0001: Caching System for Third-Party Data

Abstract
Architecture Changes
Security Considerations
Testing & Rollout
- Backend Deployment Complexity
Conclusion

Abstract

We need a caching system for caching third-party data. Some known needs are:

RSS Widget feed responses (XML)
Embedly API responses (JSON)

We currently have Redis available which we could use as a cache, however, we primarily use it as a queuing system for celery tasks. Because of this use pattern, we have Redis configured to not evict keys, which means it can’t behave like a traditional LRU cache for actual caching while still ensuring we don’t conflict with critical celery state data or tasks.

Additionally, caching arbitrary blobs of response data is likely to grow cache memory usage at an unbounded rate, which in a scenario using Redis could cause a situation where the application is unable to dispatch a task into Redis because it has hit the memory ceiling.

So for both the above reasons at a minimum the cache system used for caching arbitrary blobs of data should be a separate physical system and we should evaluate which backing cache is best for the needs that are known.

Architecture Changes

Django has a built-in caching system with pluggable backends that we should try to use instead of rolling our own. It supports several backend types the most practical for us being:

Memcached (django.core.cache.backends.memcached.PyLibMCCache)
Redis (django.core.cache.backends.memcached.PyLibMCCache)
Database (django.core.cache.backends.memcached.PyLibMCCache)

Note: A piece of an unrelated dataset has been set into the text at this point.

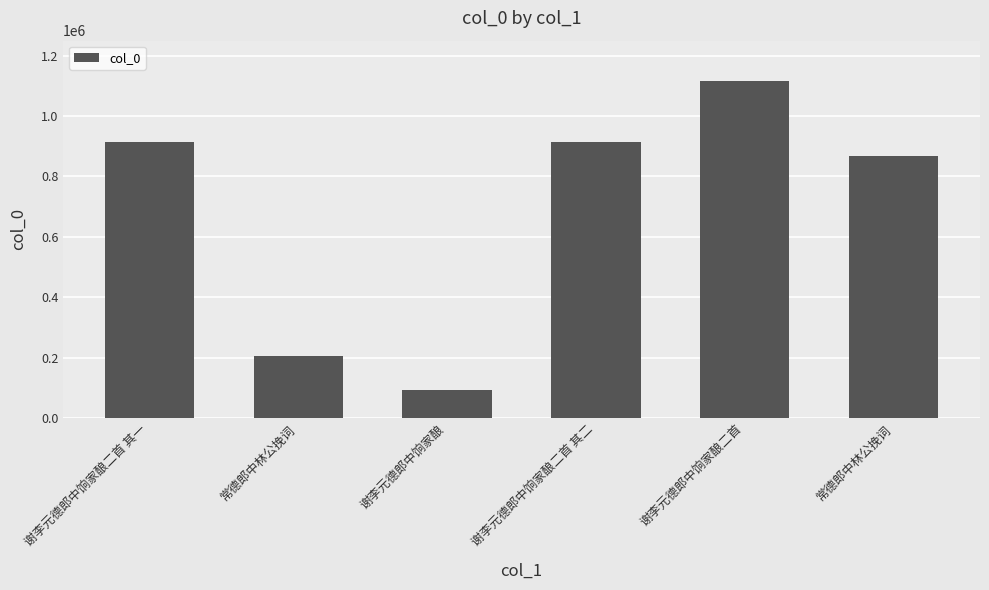

How many bars are there in total?

6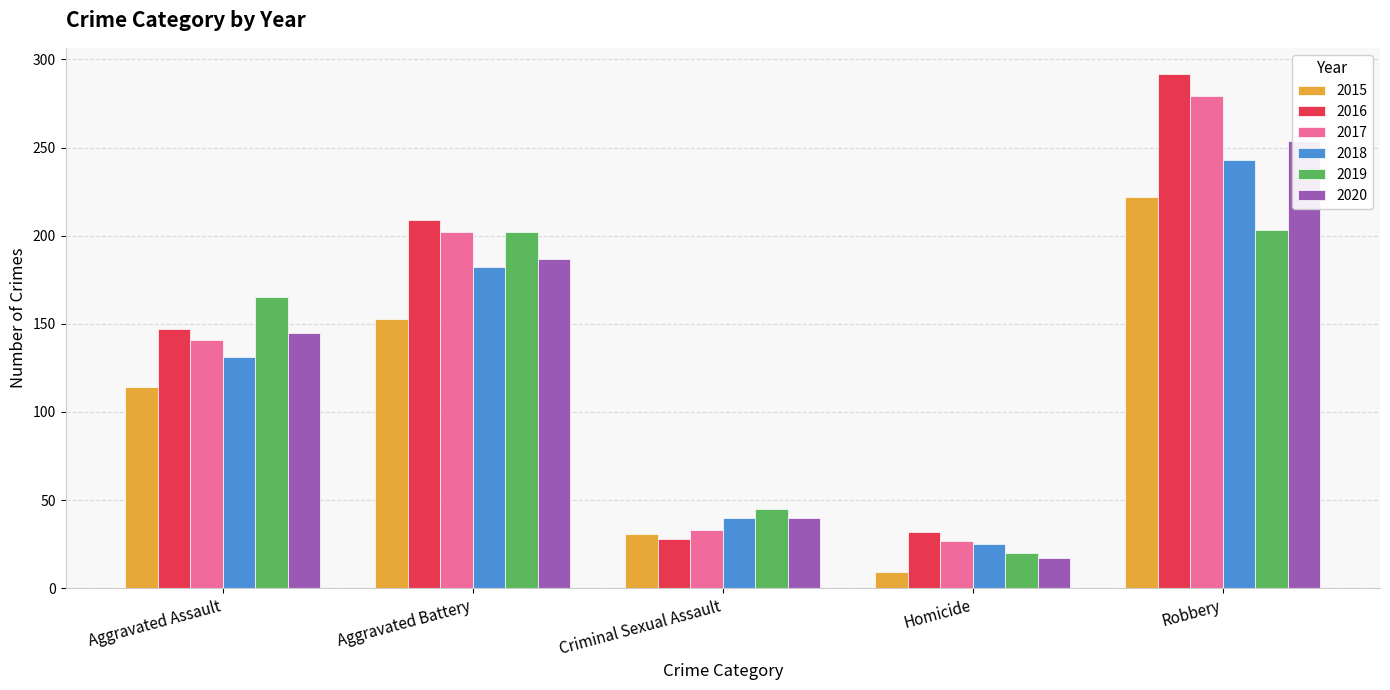

How many bars are there in each group?

6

Using this means there’s no big architecture to put in place.

Security Considerations

Since we run our application in Heroku, the backing store needs to be secured for public access. There are two aspects of this we need to look at:

Authentication

The backing store should support some flavor of credentials so we can ensure writes to this system are from an authorized source (our application). Particularly because often this information is being rendered back to users on the discussions site (e.g. Embedly descriptions or widget responses). An unauthenticated store would be an easy attack vector for getting unauthorized content to show up on the site.

See Backend Security Comparison.

Encrypted Transport

It’s ideal to encrypt traffic if it is going to the store across the public internet. Particularly because unencrypted traffic negates some of the benefits of the requests being authenticated.

See Backend Security Comparison.

Backend Security Comparison

Backend	Credential Type	Transport Type	Notes
Memcached	Username/Password via SASL	Not Encrypted	This backend is probably less than ideal for applications that are not deployed entirely within a VPC or similarly protected environment. Since we are deployed in Heroku, this backend is probably a no-go for that reason.
Redis	Username/Password	TLS	Security Docs: Redis Enterprise (formerly RedisCloud) Elasticache Redis
Database	Username/Password	TLS	Same security considerations as our existing DB connections which we can consider a solved problem.

Testing & Rollout

Caching should be optional to configure so that we can roll out the code for this without being blocked by the backing stores needing to be operationally setup first. We can then coordinate configuring the app once operations has the environment setup.

Backend Deployment Complexity

Aside from generally needing to configure each of these with some runtime settings, here are some extra per-backend considerations are:

Backend	Notes
Memcached	We would need to be able to share the memcached instance across PR apps / CI. DevOps team already has salt scripts for standing up a memcached-backed Elasticache cluster here.
Redis	Ideally we use `pylibmc`, which will require an additional dependency to be added to the app that has C bindings. Need to determine how supported this is in Heroku. We would need to be able to share the Redis instance across PR apps / CI. Our team is already familiar with Redis. DevOps team already has salt scripts for standing up a Redis-backed Elasticache cluster here
Database	Requires an additional out-of-band management command (`manage.py createcachetable`) to be run per environment (including all PR builds). A major downside to this is the table is not managed via standard django migration mechanisms which makes this difficult to automate environments for.

Conclusion

django.cache backed by Redis is the most appealing option in terms of familiarity and security.

However, after discussion with stakeholders we’re going to go with the database-backed cache as we’re not certain the performance gains are worth the operational difficultly configuring our environments would be. Additionally, it was suggested a cache like Varnish in front of these external requests might be more appropriate and the database-backed approach requires the least effort to get functional.